George Washington Carver

Portrait by Wichita artist Ric Dunwoody

George Washington Carver is one of Kansas’ favorite sons. 

And for good reason; he was a man of many talents. Most of us know him as a scientist, but he was many other things: a businessman, a farmer, an inventor, an amateur accordionist, an educator and—during his youth—an artist. In fact, Carver’s first foray into college was to become a painter. Much later in his career, when he first accepted the job to head Tuskegee University’s agricultural department, one of his caveats was to have one room in the dormitory to live and another for his art supplies and projects. All through his life, he combined the creativity of an artist with the rationality of a scientist. 

To this day, Carver remains one of the most important botanists and chemists in American history. He developed crop rotation techniques to improve soils depleted by repeated plantings of Southern crops like cotton. He came up with hundreds of uses for a variety of plants, most famously sweet potatoes and peanuts. And that is just the shortlist of his innovations. 

Carver was born in Diamond, Missouri, sometime before the end of the Civil War. Born on a slaveholding farm in Missouri, kidnapped and rescued at an early age, Carver would learn to read and write after the abolition of slavery and longed for a formal education. He later said that he had heard the schools for African American children in Kansas were better than schools in Missouri, so he headed a few miles west into Fort Scott and the thriving black community there.  

In all, Carver would spend only eight years in Kansas before going on to attend two different colleges in Iowa, most famously Iowa State University. After finishing studies in Iowa, he become the “Wizard of Tuskegee” when he accepted Booker T. Washington’s invitation to become a professor at the famous Tuskegee University in Alabama, which is also the place he lived the longest and where he is buried. So, since he was born in Missouri, lived in Iowa and did his most famous work in Alabama … can he be considered as a Kansan? Well, that depends on what exactly constitutes a hometown or home state. Many of us have two or three and some people—say, military kids—have a dozen of them. Perhaps what makes a hometown or state are community, bonds, friendships, and memories. And on those grounds, Kansas has a strong case. 
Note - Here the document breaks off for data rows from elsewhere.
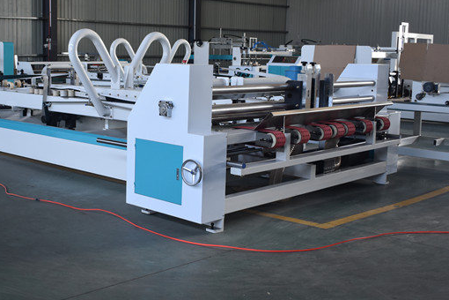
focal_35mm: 51
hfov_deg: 38.6
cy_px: 132
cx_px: 151
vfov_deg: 26.6
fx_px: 633
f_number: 4
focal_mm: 23
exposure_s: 1/80
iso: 400
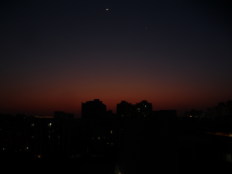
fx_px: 201
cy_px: 87
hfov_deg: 60.0
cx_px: 116
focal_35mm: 30
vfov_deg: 46.8
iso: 100
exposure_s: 1/8
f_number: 3.3
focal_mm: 5.2
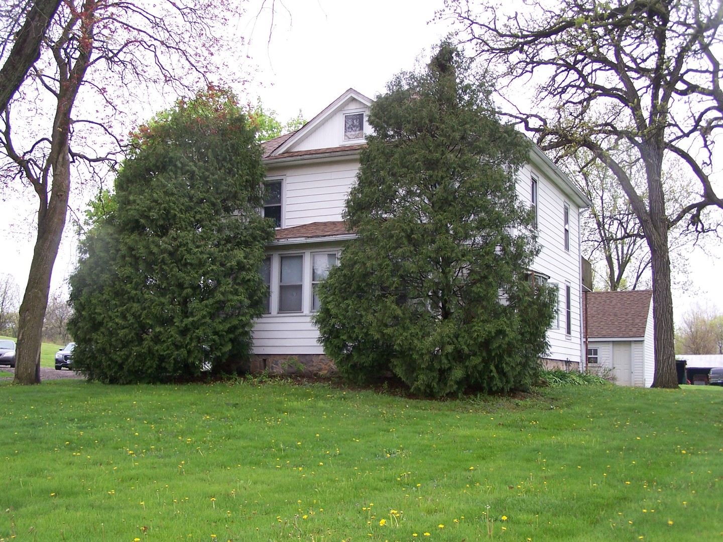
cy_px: 271
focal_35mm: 43
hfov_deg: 43.9
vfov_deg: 33.6
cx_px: 362
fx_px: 898
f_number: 2.9
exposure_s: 1/100
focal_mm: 7.1
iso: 80
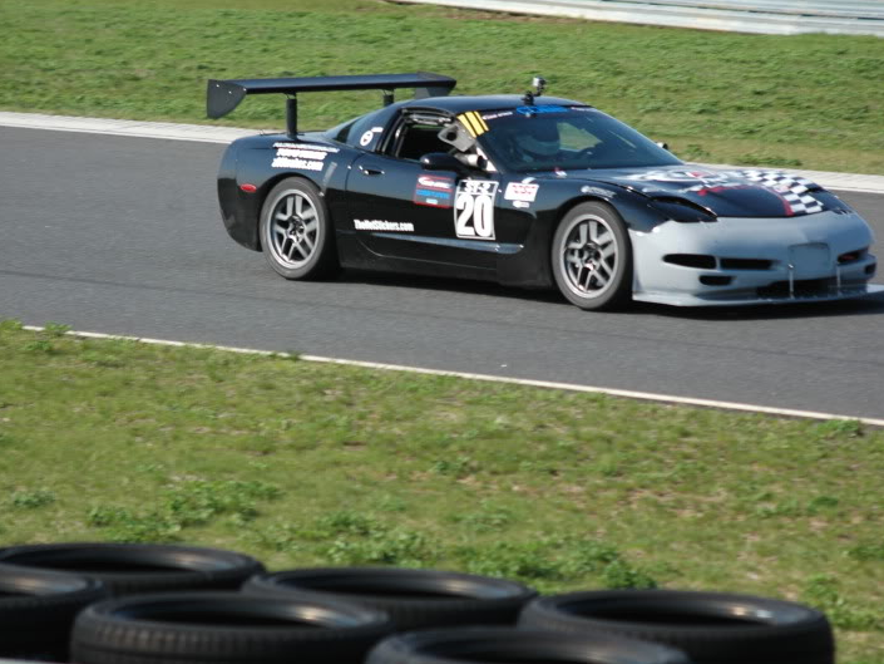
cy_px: 332
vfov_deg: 6.7
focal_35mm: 221
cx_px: 456
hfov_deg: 9.0
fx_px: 5633
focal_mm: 135
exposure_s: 1/750
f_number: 4.5
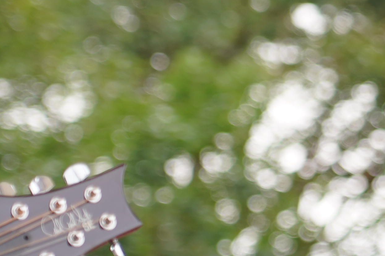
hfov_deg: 4.1
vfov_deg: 2.7
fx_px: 5389
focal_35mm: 504
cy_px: 224
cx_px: 718
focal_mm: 105
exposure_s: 1/160
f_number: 4
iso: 100
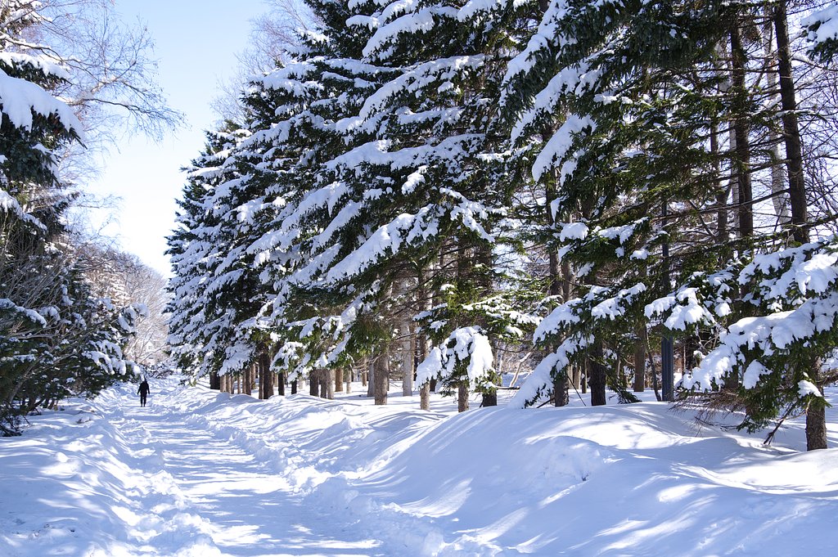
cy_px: 278
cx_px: 419
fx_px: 837
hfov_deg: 53.2
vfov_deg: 36.8
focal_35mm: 36
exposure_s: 1/125
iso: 100
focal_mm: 24
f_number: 8
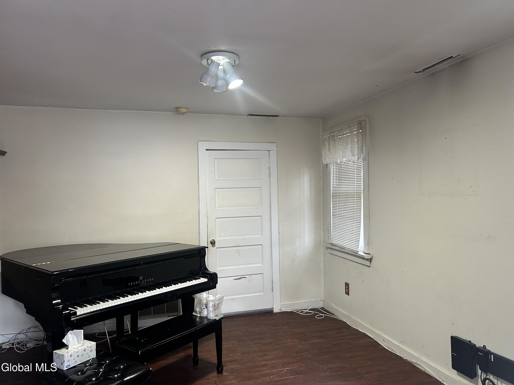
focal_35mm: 26
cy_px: 192
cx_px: 257
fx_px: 386
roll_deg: +1.5
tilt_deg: +0.0
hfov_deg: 67.3
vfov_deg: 53.1
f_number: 1.5
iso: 160
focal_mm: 5.7
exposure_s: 1/60
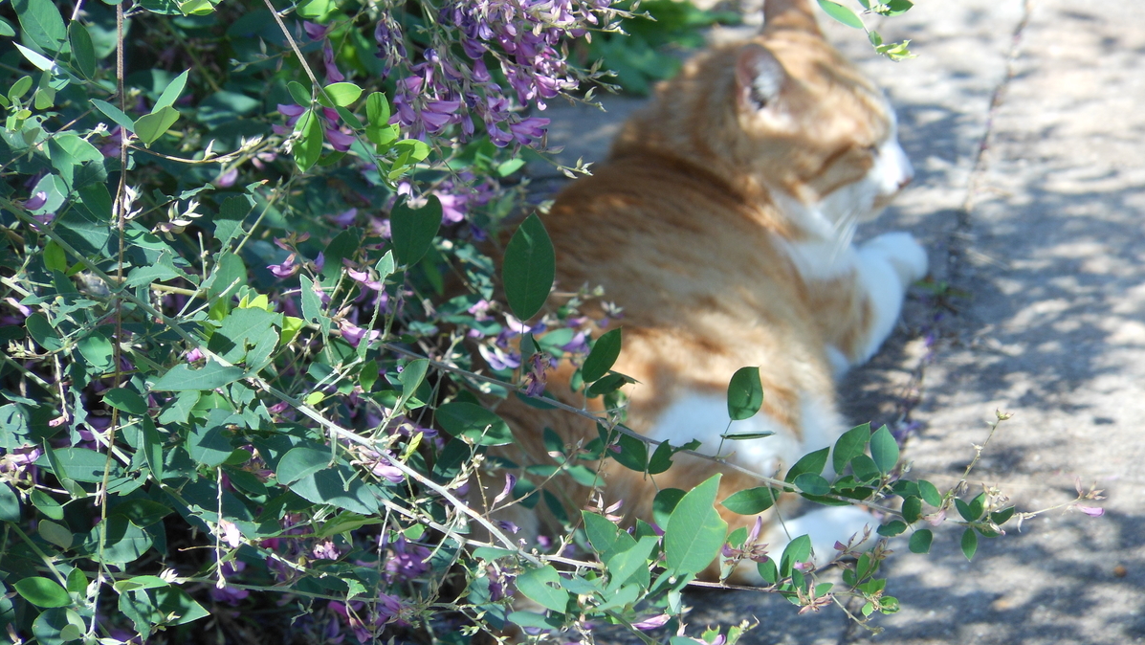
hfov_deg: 10.1
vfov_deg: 5.7
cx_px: 573
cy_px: 311
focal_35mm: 214
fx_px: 6499
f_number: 5.6
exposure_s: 1/125
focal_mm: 35
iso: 80
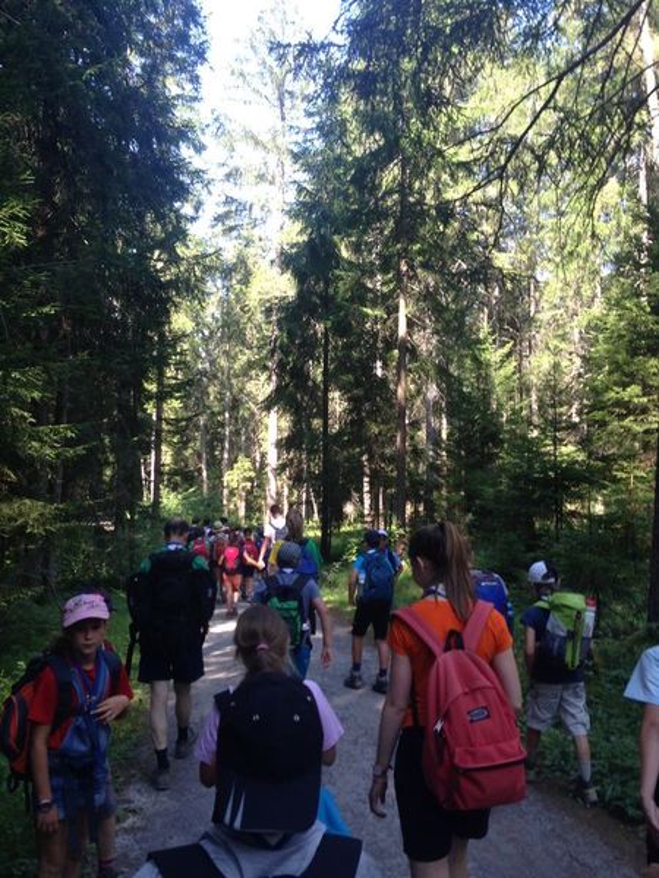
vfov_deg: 55.4
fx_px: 838
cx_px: 330
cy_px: 439
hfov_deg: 42.9
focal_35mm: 33
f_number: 2.4
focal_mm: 4.12
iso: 50
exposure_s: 1/120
Carver lived in several areas of Kansas from about the ages of 11 to 19. He lived for short stints in Olathe, Paola and Kansas City. But most of his time in the Sunflower State was spent in Fort Scott, Minneapolis and areas of Ness County. In Fort Scott, he attended Fort Scott Colored Public School, which was created by the Northwestern Freedmen’s Aid Commission from Chicago. From Fort Scott, Carver moved up to Ottawa County where he attended Minneapolis Public School. According to reports in the Minneapolis Messenger, the young Carver was a mainstay on the honor roll and was “perfect in deportment.”  

Another local newspaper, the Minneapolis Journal, reported on October 5, 1881, that Carver was respected beyond the schoolyard as well. “Geo Carver, lately employed in Seymour’s Laundry, is going to set up for himself two doors east of Midgley’s Livery Stable, and will be prepared to do gent’s washing in his former excellent manner.”  

Two years later, on December 22, a short-lived newspaper called The Progressive Current wrote, “George Carver, one of the most intelligent colored men of this part of the state is engaged in writing a book entitled Step by Step or the Golden Ladder. The book is written in the interest of Mr. Carver’s race of people … we can only wish George success in his undertaking to better the condition of a race of people so long held in subjection.”  

Though Carver would go on to contribute to many scientific journals and his other writings would be anthologized, it is unclear what happened to that youthful book project. And soon Carver had other plans. After graduating from high school in Minneapolis, he traveled by wagon to Ness County to try his hand at homesteading. Near the unincorporated town of Beeler he owned land, built himself a sod house, plowed his 17 acres manually and had a small conservatory of plants and flowers. He also was reported to play a lively accordion for town dances and belonged to the local literary club.  

Not everything that happened to Carver while he lived in Kansas was pleasant. He left Fort Scott because he witnessed the lynching of a black man. And when he applied to Highland College, he was turned away because they would not admit a black student. However, according to biographer Gary R. Kremer, Carver often said that his memories of time spent in Kansas, especially Ness County, were precious and remained dear to him throughout his life. And for that, Kansas should be honored that this gentle, determined and brilliant man recognized the area as one of his chosen homes.